**DATA SHOWN:**
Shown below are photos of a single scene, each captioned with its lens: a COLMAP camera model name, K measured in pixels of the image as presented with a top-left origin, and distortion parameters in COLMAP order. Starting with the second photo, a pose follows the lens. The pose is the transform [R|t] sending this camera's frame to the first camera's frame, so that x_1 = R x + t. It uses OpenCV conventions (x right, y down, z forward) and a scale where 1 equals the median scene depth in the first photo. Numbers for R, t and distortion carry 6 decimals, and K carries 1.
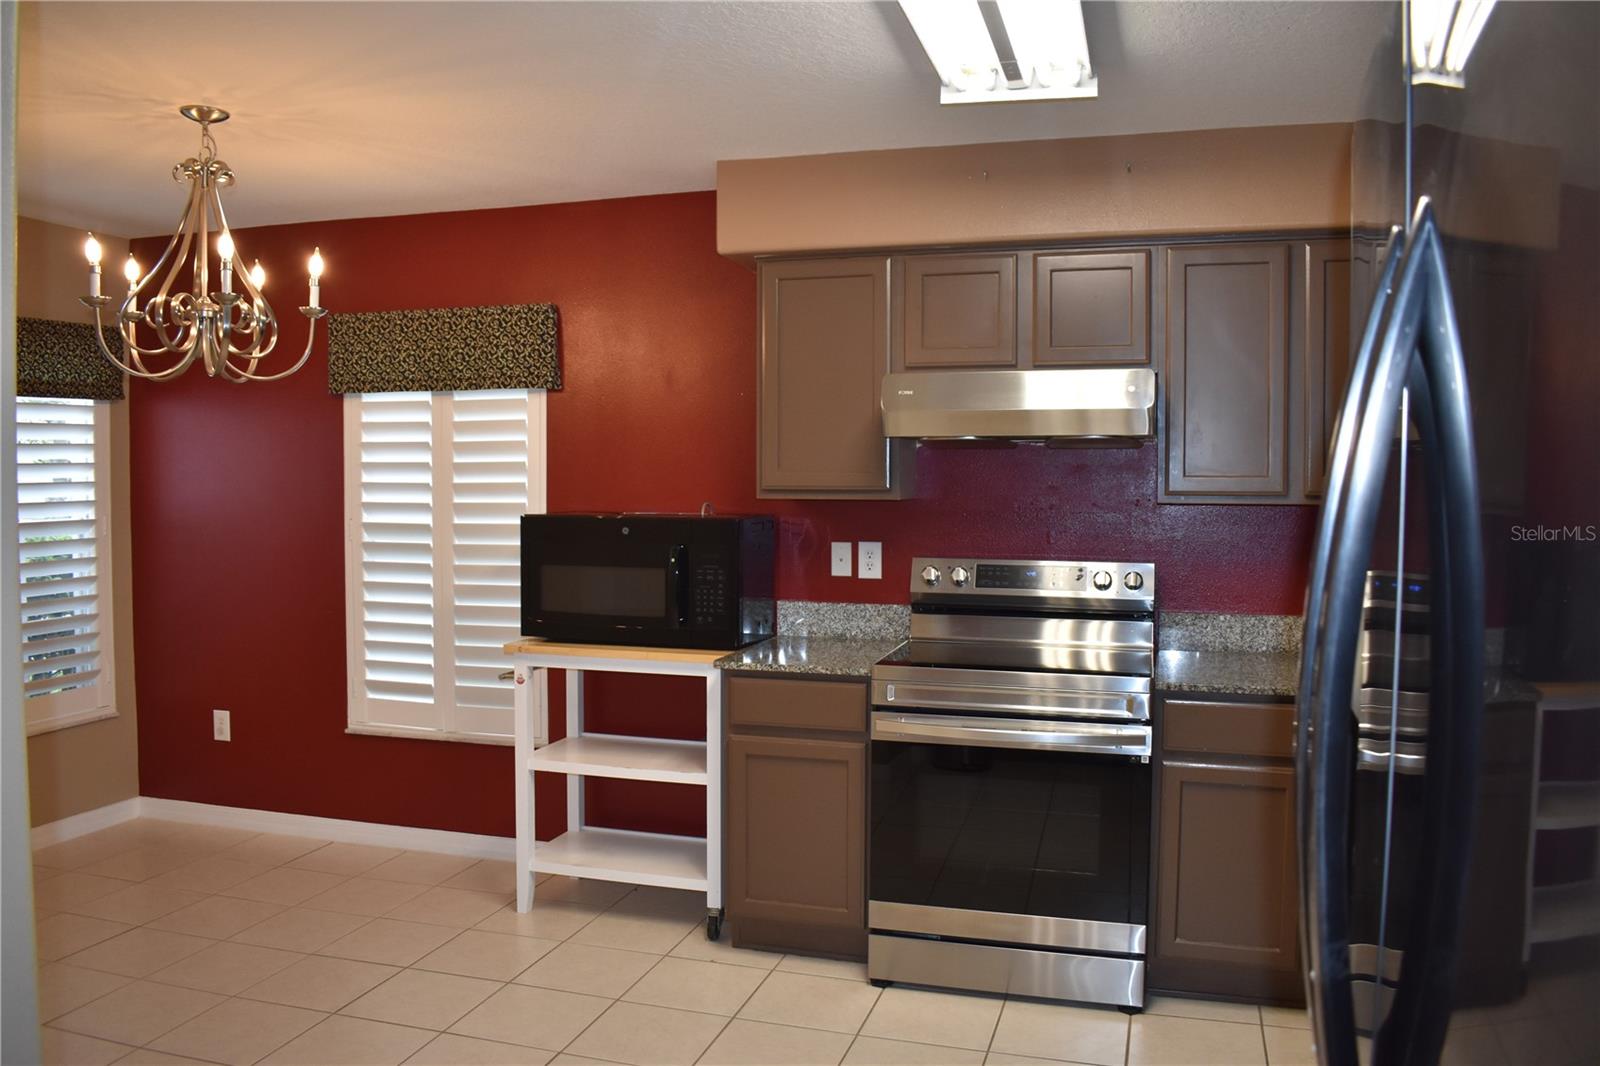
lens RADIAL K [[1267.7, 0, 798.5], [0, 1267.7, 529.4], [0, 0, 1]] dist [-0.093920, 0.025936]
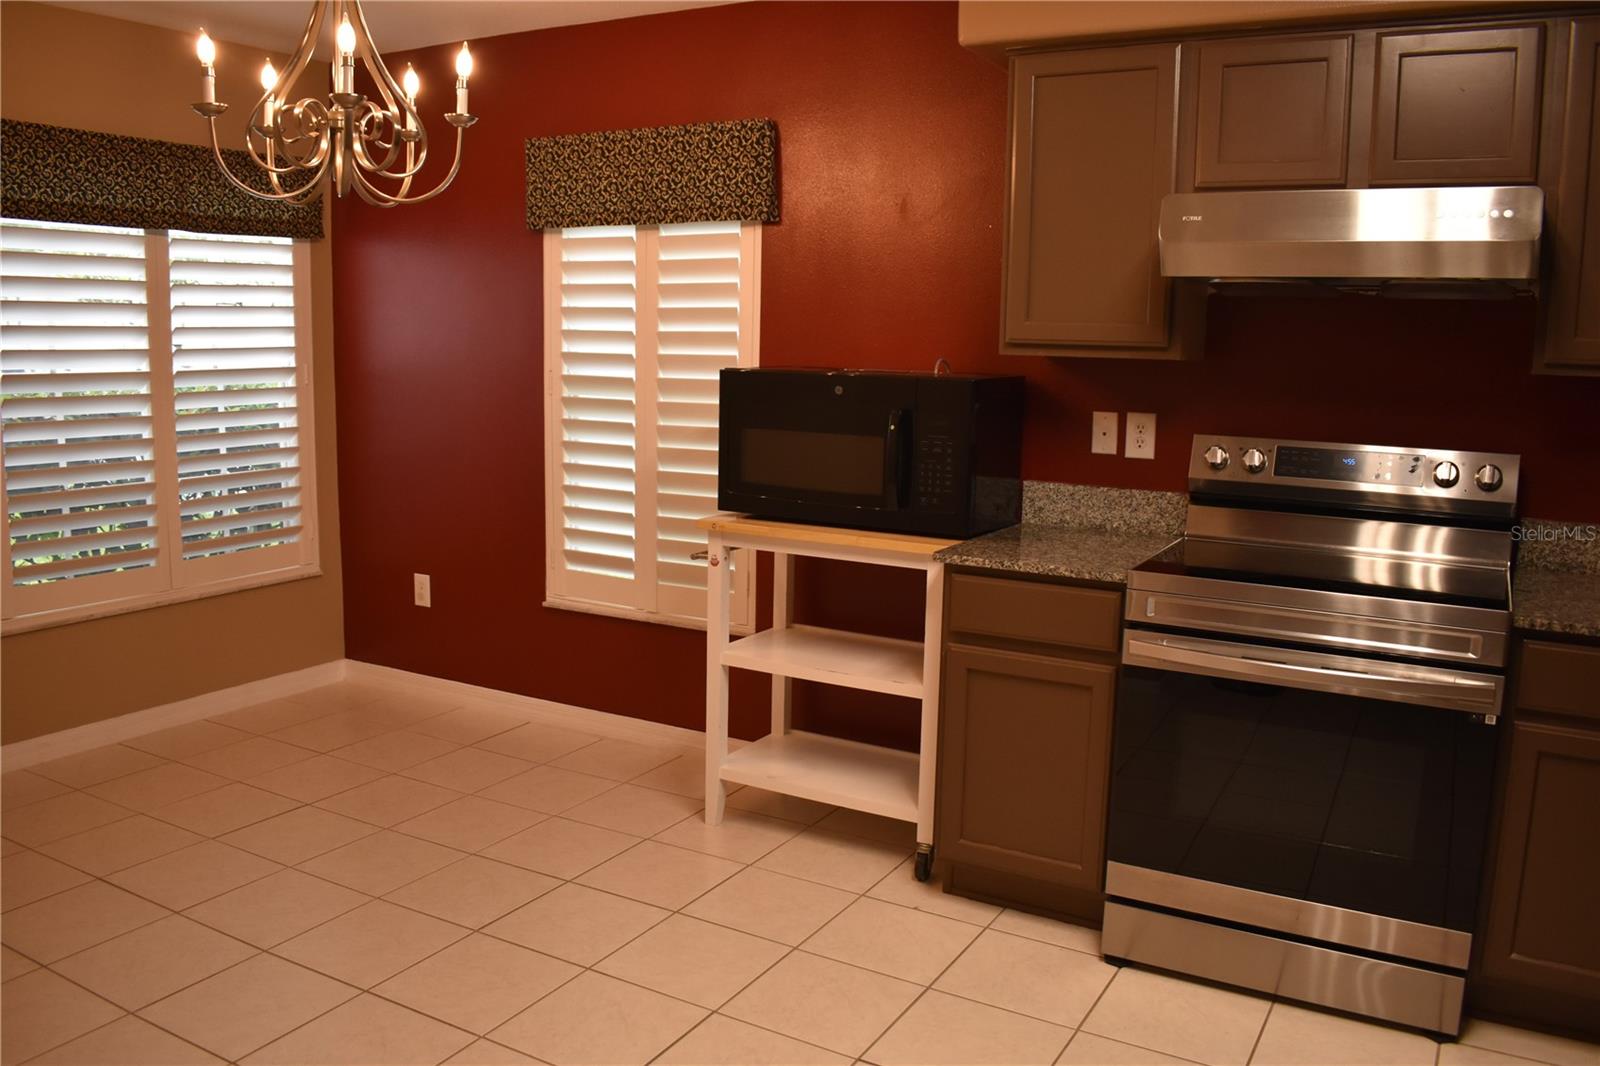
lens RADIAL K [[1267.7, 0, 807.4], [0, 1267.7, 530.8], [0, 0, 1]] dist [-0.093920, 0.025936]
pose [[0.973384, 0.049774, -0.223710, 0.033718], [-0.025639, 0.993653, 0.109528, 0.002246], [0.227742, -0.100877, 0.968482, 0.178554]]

**INSTRUCTIONS FOR THE TASK:**
Copy every line of the material above word for word, leaving out the pictures.

**ANSWER SPACE:**
Shown below are photos of a single scene, each captioned with its lens: a COLMAP camera model name, K measured in pixels of the image as presented with a top-left origin, and distortion parameters in COLMAP order. Starting with the second photo, a pose follows the lens. The pose is the transform [R|t] sending this camera's frame to the first camera's frame, so that x_1 = R x + t. It uses OpenCV conventions (x right, y down, z forward) and a scale where 1 equals the median scene depth in the first photo. Numbers for R, t and distortion carry 6 decimals, and K carries 1.
lens RADIAL K [[1267.7, 0, 798.5], [0, 1267.7, 529.4], [0, 0, 1]] dist [-0.093920, 0.025936]
lens RADIAL K [[1267.7, 0, 807.4], [0, 1267.7, 530.8], [0, 0, 1]] dist [-0.093920, 0.025936]
pose [[0.973384, 0.049774, -0.223710, 0.033718], [-0.025639, 0.993653, 0.109528, 0.002246], [0.227742, -0.100877, 0.968482, 0.178554]]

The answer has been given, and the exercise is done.